PAGE ▸
——————
[ExI] End of time?

Darren Greer darren.greer3 at gmail.com
Thu Sep 30 09:42:47 UTC 2010


John wrote:

"I remember doing one in junior high school where my
self-assigned topic was asteroid mining! lol"

I did two projects, one year on the solar system and the next on wave
amplification.  I wrote a BASIC program on the former that asked some pretty
standard questions about the moons of Saturn, the great red spot, etc. You
type in the right answer and you get a little celebratory tune on the
Commodore 60 and an exuberant "You are correct!. One of the teacher's
judging the fair was a man who was like Spike. He taught physics and
chemistry and because he was fully dedicated to these subjects, he expected
the presenters not to just know the work by rote but to have some kind of
intellectual relationship with it, especially if you took the time to enter
the science fair. At first he was delighted with the BASIC program, until he
figured out if you answered wrong nothing happened. It just re-asked the
question ad infinitum.

Bastard did the same thing to me with wave amplification, by asking a
fundamental question during the fair I didn't know the answer to. Most of
the students in my school were deathly afraid of him and resented the amount
of work he expected them to do to just pass his academic science courses.
——————
DATASET ROWS ▸
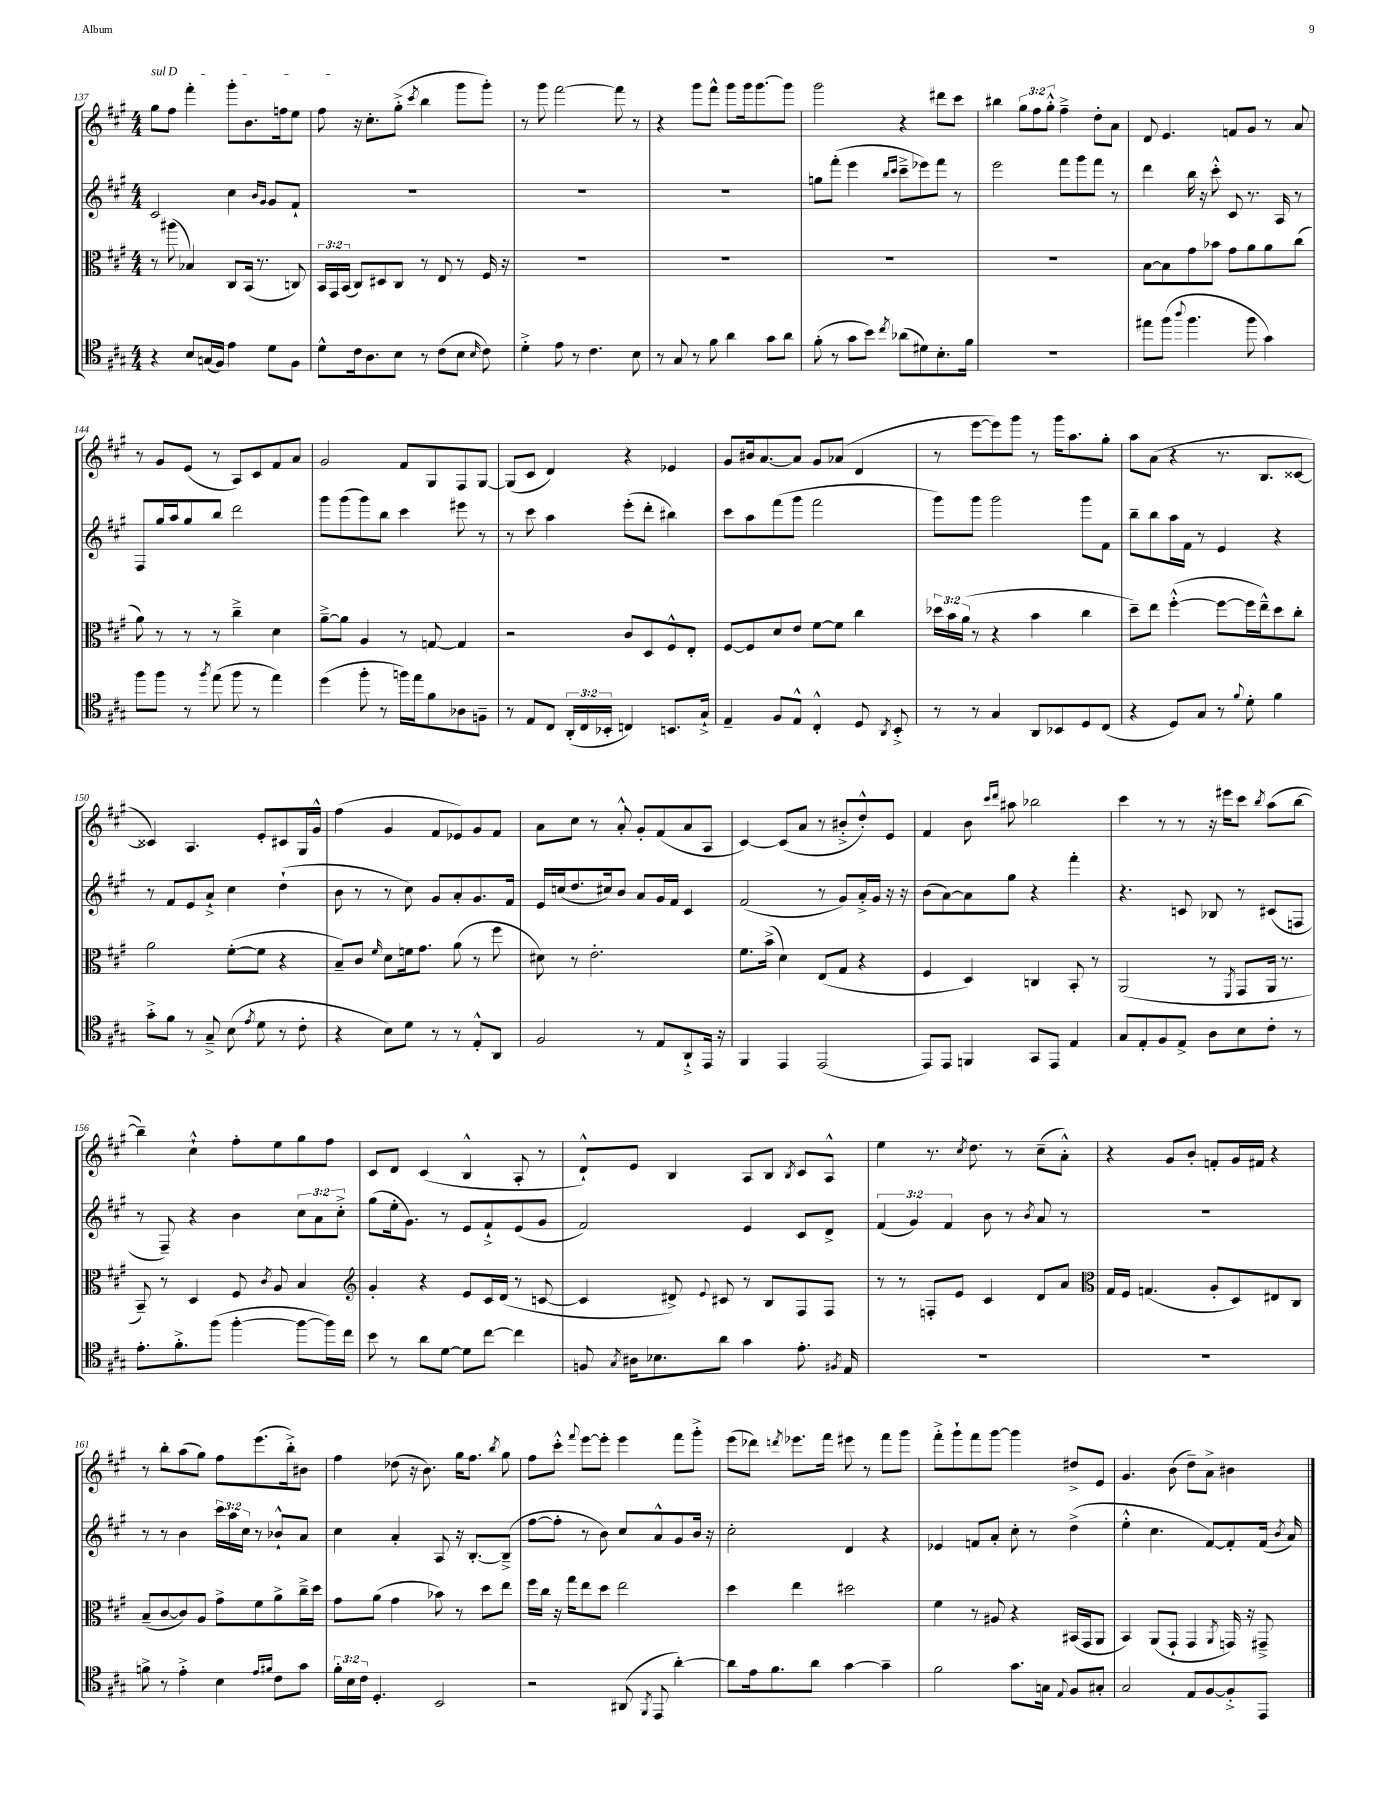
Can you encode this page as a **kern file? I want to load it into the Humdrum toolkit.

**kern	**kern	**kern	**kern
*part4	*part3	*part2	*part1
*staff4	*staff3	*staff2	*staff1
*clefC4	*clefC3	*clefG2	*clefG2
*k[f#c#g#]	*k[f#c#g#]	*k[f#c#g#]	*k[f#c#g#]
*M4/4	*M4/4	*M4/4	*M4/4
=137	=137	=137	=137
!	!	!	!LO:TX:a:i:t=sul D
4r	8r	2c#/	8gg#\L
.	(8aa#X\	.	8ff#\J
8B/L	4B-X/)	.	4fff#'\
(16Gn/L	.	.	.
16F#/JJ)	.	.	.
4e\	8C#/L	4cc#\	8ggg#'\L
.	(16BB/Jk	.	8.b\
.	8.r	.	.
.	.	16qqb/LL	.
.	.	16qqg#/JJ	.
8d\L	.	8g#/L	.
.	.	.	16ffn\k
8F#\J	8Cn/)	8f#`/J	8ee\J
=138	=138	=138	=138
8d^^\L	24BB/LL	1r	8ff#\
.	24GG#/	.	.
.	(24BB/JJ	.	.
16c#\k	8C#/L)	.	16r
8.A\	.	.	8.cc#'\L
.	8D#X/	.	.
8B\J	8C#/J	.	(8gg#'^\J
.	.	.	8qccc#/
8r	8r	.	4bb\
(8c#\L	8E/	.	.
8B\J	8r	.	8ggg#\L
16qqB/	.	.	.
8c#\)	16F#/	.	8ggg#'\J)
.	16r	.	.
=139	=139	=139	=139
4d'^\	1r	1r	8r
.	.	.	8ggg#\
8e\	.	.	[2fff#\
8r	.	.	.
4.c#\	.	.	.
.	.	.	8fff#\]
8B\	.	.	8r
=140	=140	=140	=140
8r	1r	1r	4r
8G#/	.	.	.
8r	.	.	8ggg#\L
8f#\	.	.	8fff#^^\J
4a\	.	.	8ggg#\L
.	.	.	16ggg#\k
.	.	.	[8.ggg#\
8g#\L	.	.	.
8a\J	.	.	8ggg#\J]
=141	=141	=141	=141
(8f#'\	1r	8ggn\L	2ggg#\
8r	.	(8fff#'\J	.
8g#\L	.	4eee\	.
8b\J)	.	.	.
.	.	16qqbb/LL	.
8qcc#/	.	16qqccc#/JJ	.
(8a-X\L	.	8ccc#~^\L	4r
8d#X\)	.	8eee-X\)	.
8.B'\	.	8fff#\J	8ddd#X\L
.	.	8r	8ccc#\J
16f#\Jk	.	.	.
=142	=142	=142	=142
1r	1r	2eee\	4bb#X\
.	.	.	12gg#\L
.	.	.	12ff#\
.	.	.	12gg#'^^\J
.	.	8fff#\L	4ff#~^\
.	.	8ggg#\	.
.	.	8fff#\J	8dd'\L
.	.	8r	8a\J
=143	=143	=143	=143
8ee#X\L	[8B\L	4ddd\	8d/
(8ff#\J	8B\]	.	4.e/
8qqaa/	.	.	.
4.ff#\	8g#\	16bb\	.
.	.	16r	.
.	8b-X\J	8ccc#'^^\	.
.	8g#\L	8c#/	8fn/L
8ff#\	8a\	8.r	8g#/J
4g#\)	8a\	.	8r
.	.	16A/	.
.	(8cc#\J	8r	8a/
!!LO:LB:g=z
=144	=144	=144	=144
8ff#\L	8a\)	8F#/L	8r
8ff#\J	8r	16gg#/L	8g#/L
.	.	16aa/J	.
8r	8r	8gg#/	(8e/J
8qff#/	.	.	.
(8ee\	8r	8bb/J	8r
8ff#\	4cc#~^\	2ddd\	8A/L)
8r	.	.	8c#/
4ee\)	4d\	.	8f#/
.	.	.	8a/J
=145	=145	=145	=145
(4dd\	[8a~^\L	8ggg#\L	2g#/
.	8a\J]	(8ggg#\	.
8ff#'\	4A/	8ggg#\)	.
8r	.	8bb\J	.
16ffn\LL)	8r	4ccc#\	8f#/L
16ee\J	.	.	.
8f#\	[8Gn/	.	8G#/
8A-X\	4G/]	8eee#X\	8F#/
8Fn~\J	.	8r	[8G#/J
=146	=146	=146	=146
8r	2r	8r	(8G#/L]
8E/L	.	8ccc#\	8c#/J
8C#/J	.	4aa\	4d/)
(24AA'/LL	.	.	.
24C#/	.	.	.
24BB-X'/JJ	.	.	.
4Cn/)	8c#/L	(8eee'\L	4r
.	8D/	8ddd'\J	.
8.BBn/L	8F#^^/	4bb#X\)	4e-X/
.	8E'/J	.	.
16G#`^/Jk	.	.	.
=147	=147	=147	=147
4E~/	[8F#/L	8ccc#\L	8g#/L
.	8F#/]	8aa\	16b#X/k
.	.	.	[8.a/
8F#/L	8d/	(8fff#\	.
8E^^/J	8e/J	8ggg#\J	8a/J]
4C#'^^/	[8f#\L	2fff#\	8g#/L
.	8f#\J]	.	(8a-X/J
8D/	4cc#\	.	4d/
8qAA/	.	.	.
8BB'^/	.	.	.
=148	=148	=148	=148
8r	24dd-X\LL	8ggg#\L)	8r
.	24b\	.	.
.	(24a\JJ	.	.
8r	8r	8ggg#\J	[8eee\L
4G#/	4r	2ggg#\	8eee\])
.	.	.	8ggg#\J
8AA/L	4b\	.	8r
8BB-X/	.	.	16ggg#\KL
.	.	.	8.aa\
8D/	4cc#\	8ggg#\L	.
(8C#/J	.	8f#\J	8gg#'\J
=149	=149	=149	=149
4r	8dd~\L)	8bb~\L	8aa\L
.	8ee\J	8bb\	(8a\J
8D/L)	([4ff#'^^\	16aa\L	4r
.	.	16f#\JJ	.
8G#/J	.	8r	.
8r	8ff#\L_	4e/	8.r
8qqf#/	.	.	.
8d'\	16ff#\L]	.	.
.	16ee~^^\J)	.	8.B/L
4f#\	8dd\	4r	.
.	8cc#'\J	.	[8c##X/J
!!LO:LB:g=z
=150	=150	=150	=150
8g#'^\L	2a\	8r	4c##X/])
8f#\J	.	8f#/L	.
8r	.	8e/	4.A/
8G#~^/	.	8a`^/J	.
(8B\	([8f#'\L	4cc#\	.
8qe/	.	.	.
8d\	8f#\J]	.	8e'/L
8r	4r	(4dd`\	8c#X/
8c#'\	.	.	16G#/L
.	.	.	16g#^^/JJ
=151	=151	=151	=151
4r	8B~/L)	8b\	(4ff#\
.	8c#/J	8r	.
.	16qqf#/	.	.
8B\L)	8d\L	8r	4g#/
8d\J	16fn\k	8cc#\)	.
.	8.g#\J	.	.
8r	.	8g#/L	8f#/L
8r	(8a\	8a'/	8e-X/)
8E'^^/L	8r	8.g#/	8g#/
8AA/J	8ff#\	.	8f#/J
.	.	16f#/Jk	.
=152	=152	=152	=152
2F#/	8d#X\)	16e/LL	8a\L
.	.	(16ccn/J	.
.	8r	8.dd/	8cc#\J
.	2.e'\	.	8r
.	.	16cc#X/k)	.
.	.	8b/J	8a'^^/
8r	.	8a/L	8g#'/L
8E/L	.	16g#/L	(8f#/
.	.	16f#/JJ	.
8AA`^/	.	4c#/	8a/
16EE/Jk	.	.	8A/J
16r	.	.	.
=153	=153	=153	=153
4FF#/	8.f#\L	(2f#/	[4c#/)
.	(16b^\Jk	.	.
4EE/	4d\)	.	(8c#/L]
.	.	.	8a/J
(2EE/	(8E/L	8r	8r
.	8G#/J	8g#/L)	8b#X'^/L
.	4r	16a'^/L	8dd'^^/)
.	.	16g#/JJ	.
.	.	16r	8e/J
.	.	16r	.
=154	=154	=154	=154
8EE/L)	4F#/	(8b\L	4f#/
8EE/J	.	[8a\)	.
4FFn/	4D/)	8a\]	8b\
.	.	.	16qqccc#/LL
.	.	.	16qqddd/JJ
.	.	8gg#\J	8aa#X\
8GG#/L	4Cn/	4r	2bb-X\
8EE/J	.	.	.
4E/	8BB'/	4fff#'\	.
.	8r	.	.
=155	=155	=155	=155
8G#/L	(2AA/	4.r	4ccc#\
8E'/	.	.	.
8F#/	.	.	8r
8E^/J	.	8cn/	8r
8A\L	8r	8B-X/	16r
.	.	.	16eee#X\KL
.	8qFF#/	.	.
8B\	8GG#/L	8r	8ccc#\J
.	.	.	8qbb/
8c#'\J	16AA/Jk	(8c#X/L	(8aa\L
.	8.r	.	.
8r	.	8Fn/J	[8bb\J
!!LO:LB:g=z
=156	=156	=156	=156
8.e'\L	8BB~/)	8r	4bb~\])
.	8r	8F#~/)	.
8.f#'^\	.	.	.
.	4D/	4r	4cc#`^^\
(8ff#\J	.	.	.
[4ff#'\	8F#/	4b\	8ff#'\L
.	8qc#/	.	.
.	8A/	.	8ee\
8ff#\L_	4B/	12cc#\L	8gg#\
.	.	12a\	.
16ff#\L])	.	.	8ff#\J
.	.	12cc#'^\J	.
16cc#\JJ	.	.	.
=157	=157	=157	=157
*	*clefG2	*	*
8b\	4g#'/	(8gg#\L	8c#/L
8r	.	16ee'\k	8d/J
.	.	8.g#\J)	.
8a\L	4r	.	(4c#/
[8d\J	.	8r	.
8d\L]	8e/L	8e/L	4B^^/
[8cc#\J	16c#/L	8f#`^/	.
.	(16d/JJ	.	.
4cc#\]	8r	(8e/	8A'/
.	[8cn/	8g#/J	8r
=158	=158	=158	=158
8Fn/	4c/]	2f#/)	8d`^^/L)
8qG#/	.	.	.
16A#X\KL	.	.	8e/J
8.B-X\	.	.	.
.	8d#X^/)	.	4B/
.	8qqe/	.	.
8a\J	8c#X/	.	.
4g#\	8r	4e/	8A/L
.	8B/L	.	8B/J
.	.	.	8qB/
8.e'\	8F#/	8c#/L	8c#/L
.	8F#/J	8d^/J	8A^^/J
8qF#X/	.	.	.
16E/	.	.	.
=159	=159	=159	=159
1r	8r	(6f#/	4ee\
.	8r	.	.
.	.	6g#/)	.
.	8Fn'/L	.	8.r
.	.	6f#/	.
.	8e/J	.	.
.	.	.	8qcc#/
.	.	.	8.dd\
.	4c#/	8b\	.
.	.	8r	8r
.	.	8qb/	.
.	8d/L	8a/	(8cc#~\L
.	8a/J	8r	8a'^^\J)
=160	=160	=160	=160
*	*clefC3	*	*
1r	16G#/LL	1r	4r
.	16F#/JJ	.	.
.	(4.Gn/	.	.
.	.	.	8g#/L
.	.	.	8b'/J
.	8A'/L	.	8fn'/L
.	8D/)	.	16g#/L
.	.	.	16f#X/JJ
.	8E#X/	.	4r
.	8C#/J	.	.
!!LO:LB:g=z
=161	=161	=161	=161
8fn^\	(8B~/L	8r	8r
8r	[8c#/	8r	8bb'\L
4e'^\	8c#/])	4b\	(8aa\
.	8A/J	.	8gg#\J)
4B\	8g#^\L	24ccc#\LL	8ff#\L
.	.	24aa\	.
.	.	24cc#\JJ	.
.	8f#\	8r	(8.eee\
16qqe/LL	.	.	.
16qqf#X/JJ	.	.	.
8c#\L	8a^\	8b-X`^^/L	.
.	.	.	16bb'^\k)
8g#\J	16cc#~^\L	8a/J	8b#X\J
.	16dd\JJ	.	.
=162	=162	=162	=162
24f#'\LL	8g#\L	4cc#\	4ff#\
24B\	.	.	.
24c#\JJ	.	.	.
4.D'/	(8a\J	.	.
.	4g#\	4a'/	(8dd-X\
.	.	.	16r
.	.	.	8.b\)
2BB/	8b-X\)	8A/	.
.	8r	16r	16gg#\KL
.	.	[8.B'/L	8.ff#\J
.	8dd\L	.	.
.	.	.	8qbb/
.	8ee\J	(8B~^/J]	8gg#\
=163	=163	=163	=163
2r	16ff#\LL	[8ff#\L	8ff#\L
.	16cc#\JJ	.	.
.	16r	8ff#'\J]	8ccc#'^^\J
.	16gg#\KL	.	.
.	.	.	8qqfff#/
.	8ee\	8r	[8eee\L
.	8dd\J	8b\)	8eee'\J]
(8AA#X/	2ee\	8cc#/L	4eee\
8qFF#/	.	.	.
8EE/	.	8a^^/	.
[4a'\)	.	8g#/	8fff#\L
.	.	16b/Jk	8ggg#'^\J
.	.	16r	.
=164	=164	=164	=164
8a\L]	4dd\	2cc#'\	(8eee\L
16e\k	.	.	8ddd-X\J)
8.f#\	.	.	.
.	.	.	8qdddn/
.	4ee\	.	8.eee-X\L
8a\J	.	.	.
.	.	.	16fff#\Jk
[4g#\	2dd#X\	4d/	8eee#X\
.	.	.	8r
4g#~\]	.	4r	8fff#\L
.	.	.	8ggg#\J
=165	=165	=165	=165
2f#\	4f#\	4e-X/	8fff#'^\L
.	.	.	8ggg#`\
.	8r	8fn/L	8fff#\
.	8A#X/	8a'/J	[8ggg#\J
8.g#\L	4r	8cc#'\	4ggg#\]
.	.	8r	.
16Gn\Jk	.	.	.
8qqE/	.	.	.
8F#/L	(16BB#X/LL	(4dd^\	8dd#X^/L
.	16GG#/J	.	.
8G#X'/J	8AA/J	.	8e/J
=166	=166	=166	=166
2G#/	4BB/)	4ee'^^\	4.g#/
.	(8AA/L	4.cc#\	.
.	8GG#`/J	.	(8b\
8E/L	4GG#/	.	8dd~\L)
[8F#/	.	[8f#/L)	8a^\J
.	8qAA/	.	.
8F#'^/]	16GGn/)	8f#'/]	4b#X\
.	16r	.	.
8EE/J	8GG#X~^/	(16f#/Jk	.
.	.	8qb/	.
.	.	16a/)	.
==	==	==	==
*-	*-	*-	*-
——————
WHAT THIS EXERCISE ASKS ▸
1. Answer these from the post:
(a) What topic did John choose for his junior high school project?
(b) What did the BASIC program do when a wrong answer was typed in?
(c) Which subjects did the teacher who judged the fair teach?
2. Name every school project topic mentioned in the post.
3. Extract the passage of the post starting with "I did two projects, one" and going on through "question ad infinitum.".

SOLUTIONS BY TASK ▸
1.
(a) Asteroid mining.
(b) Nothing happened; it re-asked the question ad infinitum.
(c) Physics and chemistry.

2. Asteroid mining, the solar system, wave amplification

3.
I did two projects, one year on the solar system and the next on wave
amplification.  I wrote a BASIC program on the former that asked some pretty
standard questions about the moons of Saturn, the great red spot, etc. You
type in the right answer and you get a little celebratory tune on the
Commodore 60 and an exuberant "You are correct!. One of the teacher's
judging the fair was a man who was like Spike. He taught physics and
chemistry and because he was fully dedicated to these subjects, he expected
the presenters not to just know the work by rote but to have some kind of
intellectual relationship with it, especially if you took the time to enter
the science fair. At first he was delighted with the BASIC program, until he
figured out if you answered wrong nothing happened. It just re-asked the
question ad infinitum.